Q. Are HumanKine GMP cytokines suitable for direct human administration?
A. No, HumanKine GMP products are not intended to use as an excipient or therapeutic product that can be directly administered to the human body. These products are developed to be used as raw materials for the manufacturing of cell and gene therapy products, but not as part of the final formulation or therapy.
Q. Is HumanKine GMP product manufacturing certified by FDA or other regulatory agencies?
A. US-FDA does not audit or certify manufacturing facilities that produce ancillary materials. HumanKine GMP products are manufactured under the ISO13485 quality management system adhering to USP and European pharmacopeia recommendations to ensure potency, purity, and safety. The manufacturing facility can be audited by the end users upon request.
Q. What is the risk classification for HumanKine GMP Cytokines?

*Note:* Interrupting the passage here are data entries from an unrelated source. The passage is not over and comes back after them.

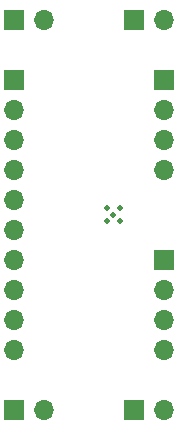
<source format=gbr>
%TF.GenerationSoftware,KiCad,Pcbnew,7.0.2*%
%TF.CreationDate,2024-12-12T08:46:51-06:00*%
%TF.ProjectId,om_ADC,6f6d5f41-4443-42e6-9b69-6361645f7063,rev?*%
%TF.SameCoordinates,Original*%
%TF.FileFunction,Soldermask,Bot*%
%TF.FilePolarity,Negative*%
%FSLAX46Y46*%
G04 Gerber Fmt 4.6, Leading zero omitted, Abs format (unit mm)*
G04 Created by KiCad (PCBNEW 7.0.2) date 2024-12-12 08:46:51*
%MOMM*%
%LPD*%
G01*
G04 APERTURE LIST*
%ADD10R,1.700000X1.700000*%
%ADD11O,1.700000X1.700000*%
%ADD12C,0.500000*%
G04 APERTURE END LIST*
D10*
%TO.C,J5*%
X78740000Y-25400000D03*
D11*
X81280000Y-25400000D03*
%TD*%
D10*
%TO.C,J6*%
X88900000Y-58420000D03*
D11*
X91440000Y-58420000D03*
%TD*%
D10*
%TO.C,J7*%
X88900000Y-25400000D03*
D11*
X91440000Y-25400000D03*
%TD*%
D10*
%TO.C,J1*%
X91440000Y-30480000D03*
D11*
X91440000Y-33020000D03*
X91440000Y-35560000D03*
X91440000Y-38100000D03*
%TD*%
D10*
%TO.C,J2*%
X91440000Y-45720000D03*
D11*
X91440000Y-48260000D03*
X91440000Y-50800000D03*
X91440000Y-53340000D03*
%TD*%
D12*
%TO.C,U1*%
X86556315Y-41344315D03*
X87687685Y-41344315D03*
X87122000Y-41910000D03*
X86556315Y-42475685D03*
X87687685Y-42475685D03*
%TD*%
D10*
%TO.C,J4*%
X78740000Y-58420000D03*
D11*
X81280000Y-58420000D03*
%TD*%
D10*
%TO.C,J3*%
X78740000Y-30480000D03*
D11*
X78740000Y-33020000D03*
X78740000Y-35560000D03*
X78740000Y-38100000D03*
X78740000Y-40640000D03*
X78740000Y-43180000D03*
X78740000Y-45720000D03*
X78740000Y-48260000D03*
X78740000Y-50800000D03*
X78740000Y-53340000D03*
%TD*%
M02*

</source>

A. HumanKine GMP Cytokines are classified as Tier 2 risk products under USP Chapter <1043>. The products are low-risk, well-characterized materials, produced in compliance with GMP guidelines, and intended to be used as ancillary materials/raw materials.
Q. Are HumanKine GMP cytokines animal component free?
A. Yes! HumanKine GMP manufacturing processes and the final product do not use or contain any animal or human-derived components.
Q. How are HumanKine GMP cytokines shipped?
A. HumanKine GMP products are shipped as lyophilized, in glass vials at ambient temperature. The stability of these products is extensively tested to ensure the above-specified shipping conditions do not affect product quality or performance.